WORK TASK: Among the entries below, find the line with "Confira o site" and the line with "# 🧑🏻‍💻 Community". Return exactly those lines and every line between them, but no pictures.

DATA FOR REVIEW:
****************************************

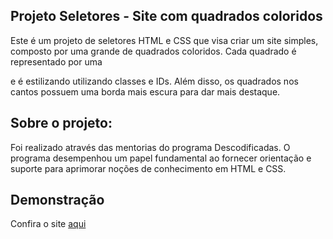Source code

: ## Projeto Seletores - Site com quadrados coloridos
Este é um projeto de seletores HTML e CSS que visa criar um site simples, composto por uma grande de quadrados coloridos. Cada quadrado é representado por uma <div> e é estilizando utilizando classes e IDs. Além disso, os quadrados nos cantos possuem uma borda mais escura para dar mais destaque.

## Sobre o projeto:
Foi realizado através das mentorias do programa Descodificadas. O programa desempenhou um papel fundamental ao fornecer orientação e suporte para aprimorar noções de conhecimento em HTML e CSS.

## Demonstração
Confira o site [aqui](https://github.com/Millena-ferreira/Projeto-Seletores---Site-com-quadrados-coloridos)


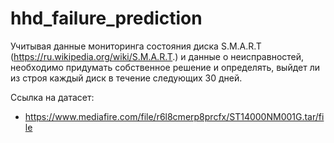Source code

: # hhd_failure_prediction

Учитывая данные мониторинга состояния диска S.M.A.R.T (https://ru.wikipedia.org/wiki/S.M.A.R.T.) и данные о неисправностей, необходимо придумать собственное решение и определять, выйдет ли из строя каждый диск в течение следующих 30 дней. 

Ссылка на датасет: 
* https://www.mediafire.com/file/r6l8cmerp8prcfx/ST14000NM001G.tar/file
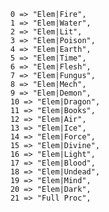 		0 => "Elem|Fire", 
		1 => "Elem|Water", 
		2 => "Elem|Lit", 
		3 => "Elem|Poison", 
		4 => "Elem|Earth", 
		5 => "Elem|Time", 
		6 => "Elem|Flesh", 
		7 => "Elem|Fungus", 
		8 => "Elem|Mech", 
		9 => "Elem|Demon", 
		10 => "Elem|Dragon", 
		11 => "Elem|Books", 
		12 => "Elem|Air", 
		13 => "Elem|Ice", 
		14 => "Elem|Force", 
		15 => "Elem|Divine", 
		16 => "Elem|Light", 
		17 => "Elem|Blood", 
		18 => "Elem|Undead", 
		19 => "Elem|Mind", 
		20 => "Elem|Dark", 
        21 => "Full Proc", 
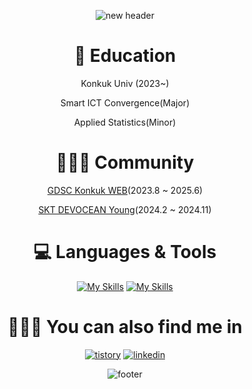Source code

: <div align="center">
  
![new header](https://github.com/clicelee/clicelee/assets/131771046/17832af3-8d5a-4542-89c6-7861ff71fddb)
# 🏫 Education
Konkuk Univ (2023~)

Smart ICT Convergence(Major)

Applied Statistics(Minor)


# 🧑🏻‍💻 Community
[GDSC Konkuk WEB](https://www.instagram.com/gdsc.konkuk/)(2023.8 ~ 2025.6)

[SKT DEVOCEAN Young](https://devocean.sk.com/community/youngList.do)(2024.2 ~ 2024.11)


# 💻 Languages & Tools
[![My Skills](https://skillicons.dev/icons?i=ts,react,tailwind)](https://skillicons.dev)
[![My Skills](https://skillicons.dev/icons?i=next,vite,git,figma)](https://skillicons.dev)

<!-- ![Top Langs](https://github-readme-stats.vercel.app/api/top-langs/?username=clicelee&layout=compact&theme=dracula) -->

# 🚶🏻‍➡️ You can also find me in
[![tistory](https://img.shields.io/badge/tistory-ff5544?style=for-the-badge&logo=tistory&logoColor=white)](https://clice.tistory.com/) [![linkedin](https://img.shields.io/badge/linkedin-0A66C2?style=for-the-badge&logo=linkedin&logoColor=white)](https://www.linkedin.com/in/jiminclicelee/)

![footer](https://github.com/clicelee/clicelee/assets/131771046/3097bc35-5f4a-4cf5-a4e0-3540b9cc4340)
</div>
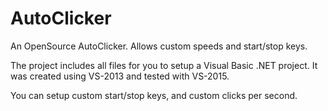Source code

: # AutoClicker
An OpenSource AutoClicker. Allows custom speeds and start/stop keys.

The project includes all files for you to setup a Visual Basic .NET project.
It was created using VS-2013 and tested with VS-2015.

You can setup custom start/stop keys, and custom clicks per second.
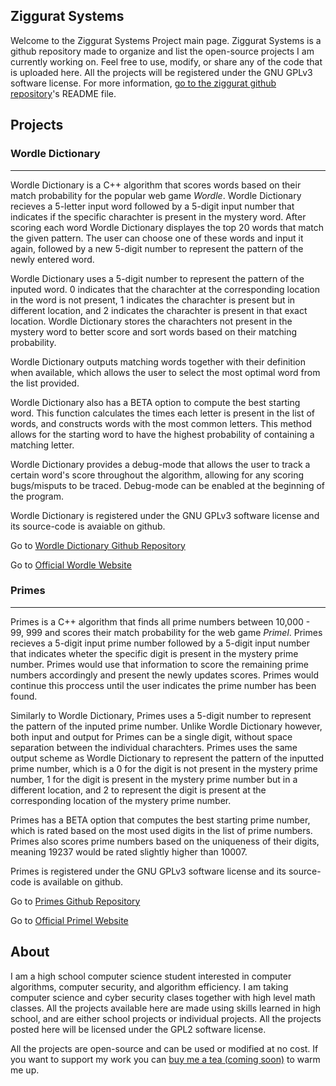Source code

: ## Ziggurat Systems

Welcome to the Ziggurat Systems Project main page. Ziggurat Systems is a github repository made to organize and list the open-source projects I am currently working on. Feel free to use, modify, or share any of the code that is uploaded here. All the projects will be registered under the GNU GPLv3 software license. For more information, [go to the ziggurat github repository](https://github.com/vladi443/ziggurat)'s README file. 

## Projects

### Wordle Dictionary

---

Wordle Dictionary is a C++ algorithm that scores words based on their match probability for the popular web game _Wordle_. Wordle Dictionary recieves a 5-letter input word followed by a 5-digit input number that indicates if the specific charachter is present in the mystery word. After scoring each word Wordle Dictionary displayes the top 20 words that match the given pattern. The user can choose one of these words and input it again, followed by a new 5-digit number to represent the pattern of the newly entered word.

Wordle Dictionary uses a 5-digit number to represent the pattern of the inputed word. 0 indicates that the charachter at the corresponding location in the word is not present, 1 indicates the charachter is present but in different location, and 2 indicates the charachter is present in that exact location. Wordle Dictionary stores the charachters not present in the mystery word to better score and sort words based on their matching probability.

Wordle Dictionary outputs matching words together with their definition when available, which allows the user to select the most optimal word from the list provided.

Wordle Dictionary also has a BETA option to compute the best starting word. This function calculates the times each letter is present in the list of words, and constructs words with the most common letters. This method allows for the starting word to have the highest probability of containing a matching letter.

Wordle Dictionary provides a debug-mode that allows the user to track a certain word's score throughout the algorithm, allowing for any scoring bugs/misputs to be traced. Debug-mode can be enabled at the beginning of the program.

Wordle Dictionary is registered under the GNU GPLv3 software license and its source-code is avaiable on github.

Go to [Wordle Dictionary Github Repository](https://github.com/vladi443/dictionary/blob/main/README.md)

Go to [Official Wordle Website](https://www.nytimes.com/games/wordle/index.html)

### Primes

---

Primes is a C++ algorithm that finds all prime numbers between 10,000 - 99, 999 and scores their match probability for the web game _Primel_. Primes recieves a 5-digit input prime number followed by a 5-digit input number that indicates wheter the specific digit is present in the mystery prime number. Primes would use that information to score the remaining prime numbers accordingly and present the newly updates scores. Primes would continue this proccess until the user indicates the prime number has been found.

Similarly to Wordle Dictionary, Primes uses a 5-digit number to represent the pattern of the inputed prime number. Unlike Wordle Dictionary however, both input and output for Primes can be a single digit, without space separation between the individual charachters. Primes uses the same output scheme as Wordle Dictionary to represent the pattern of the inputted prime number, which is a 0 for the digit is not present in the mystery prime number, 1 for the digit is present in the mystery prime number but in a different location, and 2 to represent the digit is present at the corresponding location of the mystery prime number.

Primes has a BETA option that computes the best starting prime number, which is rated based on the most used digits in the list of prime numbers. Primes also scores prime numbers based on the uniqueness of their digits, meaning 19237 would be rated slightly higher than 10007.

Primes is registered under the GNU GPLv3 software license and its source-code is available on github.

Go to [Primes Github Repository](https://github.com/vladi443/primes)

Go to [Official Primel Website](https://converged.yt/primel)

## About

I am a high school computer science student interested in computer algorithms, computer security, and algorithm efficiency. I am taking computer science and cyber security clases together with high level math classes. All the projects available here are made using skills learned in high school, and are either school projects or individual projects. All the projects posted here will be licensed under the GPL2 software license.

All the projects are open-source and can be used or modified at no cost. If you want to support my work you can [buy me a tea (coming soon)](https://www.google.com) to warm me up.
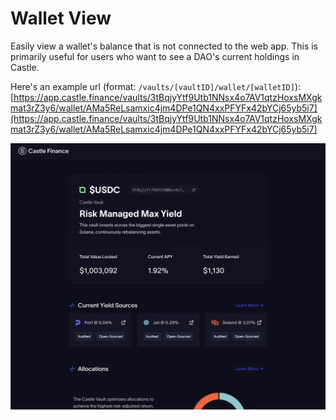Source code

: # Wallet View

Easily view a wallet's balance that is not connected to the web app. This is primarily useful for users who want to see a DAO's current holdings in Castle.

Here's an example url (format: `/vaults/[vaultID]/wallet/[walletID]`): [https://app.castle.finance/vaults/3tBqjyYtf9Utb1NNsx4o7AV1qtzHoxsMXgkmat3rZ3y6/wallet/AMa5ReLsamxic4jm4DPe1QN4xxPFYFx42bYCj65yb5i7](https://app.castle.finance/vaults/3tBqjyYtf9Utb1NNsx4o7AV1qtzHoxsMXgkmat3rZ3y6/wallet/AMa5ReLsamxic4jm4DPe1QN4xxPFYFx42bYCj65yb5i7)

![](<../.gitbook/assets/image (1).png>)

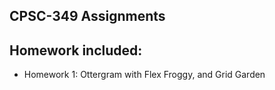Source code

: ## CPSC-349 Assignments

## Homework included:
- Homework 1: Ottergram with Flex Froggy, and Grid Garden
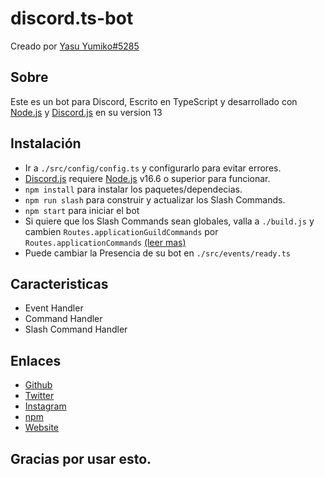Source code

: # discord.ts-bot

Creado por [Yasu Yumiko#5285](https://yumiko0828.ml)

## Sobre

Este es un bot para Discord, Escrito en TypeScript y desarrollado con [Node.js](https://nodejs.org) y [Discord.js](https://npmjs.com/package/discord.js) en su version 13

## Instalación

- Ir a `./src/config/config.ts` y configurarlo para evitar errores.
- [Discord.js](https://npmjs.com/package/discord.js) requiere [Node.js](https://nodejs.org) v16.6 o superior para funcionar.
- `npm install` para instalar los paquetes/dependecias.
- `npm run slash` para construir y actualizar los Slash Commands.
- `npm start` para iniciar el bot
- Si quiere que los Slash Commands sean globales, valla a `./build.js` y cambien `Routes.applicationGuildCommands` por `Routes.applicationCommands` [(leer mas)](https://discordjs.guide/interactions/slash-commands.html#global-commands)
- Puede cambiar la Presencia de su bot en `./src/events/ready.ts`

## Caracteristicas

- Event Handler
- Command Handler
- Slash Command Handler

## Enlaces

- [Github](https://github.com/yumiko0828)
- [Twitter](https://twitter.com/yumiko0828_)
- [Instagram](https://www.instagram.com/yumiko0828_)
- [npm](https://npmjs.com/~yumiko0828)
- [Website](https://yumiko0828.ml)

## Gracias por usar esto.
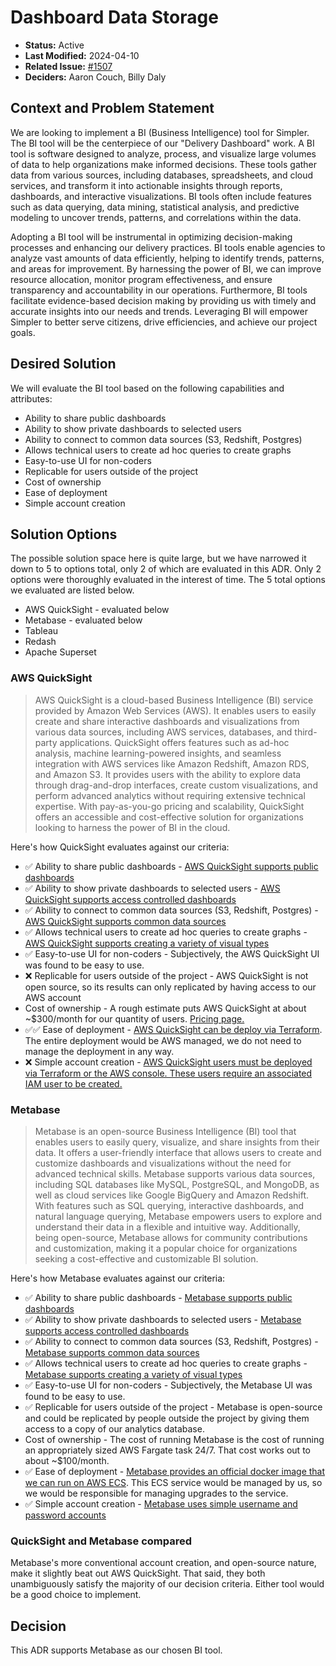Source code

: # Dashboard Data Storage

- **Status:** Active
- **Last Modified:** 2024-04-10
- **Related Issue:** [#1507](https://github.com/HHS/simpler-grants-gov/issues/1507)
- **Deciders:** Aaron Couch, Billy Daly

## Context and Problem Statement

We are looking to implement a BI (Business Intelligence) tool for Simpler. The BI tool will be the centerpiece of our "Delivery Dashboard" work.
A BI tool is software designed to analyze, process, and visualize large volumes of data to help organizations make informed decisions. These tools gather data from various sources, including databases, spreadsheets, and cloud services, and transform it into actionable insights through reports, dashboards, and interactive visualizations. BI tools often include features such as data querying, data mining, statistical analysis, and predictive modeling to uncover trends, patterns, and correlations within the data.

Adopting a BI tool will be instrumental in optimizing decision-making processes and enhancing our delivery practices. BI tools enable agencies to analyze vast amounts of data efficiently, helping to identify trends, patterns, and areas for improvement. By harnessing the power of BI, we can improve resource allocation, monitor program effectiveness, and ensure transparency and accountability in our operations. Furthermore, BI tools facilitate evidence-based decision making by providing us with timely and accurate insights into our needs and trends. Leveraging BI will empower Simpler to better serve citizens, drive efficiencies, and achieve our project goals.

## Desired Solution

We will evaluate the BI tool based on the following capabilities and attributes:

- Ability to share public dashboards
- Ability to show private dashboards to selected users
- Ability to connect to common data sources (S3, Redshift, Postgres)
- Allows technical users to create ad hoc queries to create graphs
- Easy-to-use UI for non-coders
- Replicable for users outside of the project
- Cost of ownership
- Ease of deployment
- Simple account creation

## Solution Options

The possible solution space here is quite large, but we have narrowed it down to 5 to options total, only 2 of which are evaluated in this ADR. Only 2 options were thoroughly evaluated in the interest of time. The 5 total options we evaluated are listed below.

- AWS QuickSight - evaluated below
- Metabase - evaluated below
- Tableau
- Redash
- Apache Superset

### AWS QuickSight

> AWS QuickSight is a cloud-based Business Intelligence (BI) service provided by Amazon Web Services (AWS). It enables users to easily create and share interactive dashboards and visualizations from various data sources, including AWS services, databases, and third-party applications. QuickSight offers features such as ad-hoc analysis, machine learning-powered insights, and seamless integration with AWS services like Amazon Redshift, Amazon RDS, and Amazon S3. It provides users with the ability to explore data through drag-and-drop interfaces, create custom visualizations, and perform advanced analytics without requiring extensive technical expertise. With pay-as-you-go pricing and scalability, QuickSight offers an accessible and cost-effective solution for organizations looking to harness the power of BI in the cloud.

Here's how QuickSight evaluates against our criteria:

- ✅ Ability to share public dashboards - [AWS QuickSight supports public dashboards](https://docs.aws.amazon.com/quicksight/latest/user/embedded-analytics-1-click-public.html)
- ✅ Ability to show private dashboards to selected users - [AWS QuickSight supports access controlled dashboards](https://docs.aws.amazon.com/quicksight/latest/user/sharing-a-dashboard.html)
- ✅ Ability to connect to common data sources (S3, Redshift, Postgres) - [AWS QuickSight supports common data sources](https://docs.aws.amazon.com/quicksight/latest/user/supported-data-sources.html)
- ✅ Allows technical users to create ad hoc queries to create graphs - [AWS QuickSight supports creating a variety of visual types](https://docs.aws.amazon.com/quicksight/latest/user/working-with-visual-types.html)
- ✅ Easy-to-use UI for non-coders - Subjectively, the AWS QuickSight UI was found to be easy to use.
- ❌ Replicable for users outside of the project - AWS QuickSight is not open source, so its results can only replicated by having access to our AWS account
- Cost of ownership - A rough estimate puts AWS QuickSight at about ~$300/month for our quantity of users. [Pricing page.](https://aws.amazon.com/quicksight/pricing/)
- ✅✅ Ease of deployment - [AWS QuickSight can be deploy via Terraform](https://registry.terraform.io/providers/hashicorp/aws/latest/docs/resources/quicksight_account_subscription). The entire deployment would be AWS managed, we do not need to manage the deployment in any way.
- ❌ Simple account creation - [AWS QuickSight users must be deployed via Terraform or the AWS console. These users require an associated IAM user to be created.](https://registry.terraform.io/providers/hashicorp/aws/latest/docs/resources/quicksight_user)

### Metabase

> Metabase is an open-source Business Intelligence (BI) tool that enables users to easily query, visualize, and share insights from their data. It offers a user-friendly interface that allows users to create and customize dashboards and visualizations without the need for advanced technical skills. Metabase supports various data sources, including SQL databases like MySQL, PostgreSQL, and MongoDB, as well as cloud services like Google BigQuery and Amazon Redshift. With features such as SQL querying, interactive dashboards, and natural language querying, Metabase empowers users to explore and understand their data in a flexible and intuitive way. Additionally, being open-source, Metabase allows for community contributions and customization, making it a popular choice for organizations seeking a cost-effective and customizable BI solution.

Here's how Metabase evaluates against our criteria:

- ✅ Ability to share public dashboards - [Metabase supports public dashboards](https://www.metabase.com/docs/latest/questions/sharing/public-links)
- ✅ Ability to show private dashboards to selected users - [Metabase supports access controlled dashboards](https://www.metabase.com/learn/administration/guide-to-sharing-data)
- ✅ Ability to connect to common data sources (S3, Redshift, Postgres) - [Metabase supports common data sources](https://www.metabase.com/data_sources/)
- ✅ Allows technical users to create ad hoc queries to create graphs - [Metabase supports creating a variety of visual types](https://www.metabase.com/learn/visualization/)
- ✅ Easy-to-use UI for non-coders - Subjectively, the Metabase UI was found to be easy to use.
- ✅ Replicable for users outside of the project - Metabase is open-source and could be replicated by people outside the project by giving them access to a copy of our analytics database.
- Cost of ownership - The cost of running Metabase is the cost of running an appropriately sized AWS Fargate task 24/7. That cost works out to about ~$100/month.
- ✅ Ease of deployment - [Metabase provides an official docker image that we can run on AWS ECS](https://www.metabase.com/docs/latest/installation-and-operation/running-metabase-on-docker). This ECS service would be managed by us, so we would be responsible for managing upgrades to the service.
- ✅ Simple account creation - [Metabase uses simple username and password accounts](https://www.metabase.com/docs/latest/configuring-metabase/setting-up-metabase)

### QuickSight and Metabase compared

Metabase's more conventional account creation, and open-source nature, make it slightly beat out AWS QuickSight. That said, they both unambiguously satisfy the majority of our decision criteria. Either tool would be a good choice to implement.

## Decision

This ADR supports Metabase as our chosen BI tool.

****************************************

SOLUTION TO THIS TASK:
Confira o site [aqui](https://github.com/Millena-ferreira/Projeto-Seletores---Site-com-quadrados-coloridos)


Source code

: # hhd_failure_prediction

Учитывая данные мониторинга состояния диска S.M.A.R.T (https://ru.wikipedia.org/wiki/S.M.A.R.T.) и данные о неисправностей, необходимо придумать собственное решение и определять, выйдет ли из строя каждый диск в течение следующих 30 дней. 

Ссылка на датасет: 
* https://www.mediafire.com/file/r6l8cmerp8prcfx/ST14000NM001G.tar/file
 		0 => "Elem|Fire", 
		1 => "Elem|Water", 
		2 => "Elem|Lit", 
		3 => "Elem|Poison", 
		4 => "Elem|Earth", 
		5 => "Elem|Time", 
		6 => "Elem|Flesh", 
		7 => "Elem|Fungus", 
		8 => "Elem|Mech", 
		9 => "Elem|Demon", 
		10 => "Elem|Dragon", 
		11 => "Elem|Books", 
		12 => "Elem|Air", 
		13 => "Elem|Ice", 
		14 => "Elem|Force", 
		15 => "Elem|Divine", 
		16 => "Elem|Light", 
		17 => "Elem|Blood", 
		18 => "Elem|Undead", 
		19 => "Elem|Mind", 
		20 => "Elem|Dark", 
        21 => "Full Proc", 
Source code

: <div align="center">
  
![new header](https://github.com/clicelee/clicelee/assets/131771046/17832af3-8d5a-4542-89c6-7861ff71fddb)
# 🏫 Education
Konkuk Univ (2023~)

Smart ICT Convergence(Major)

Applied Statistics(Minor)


# 🧑🏻‍💻 Community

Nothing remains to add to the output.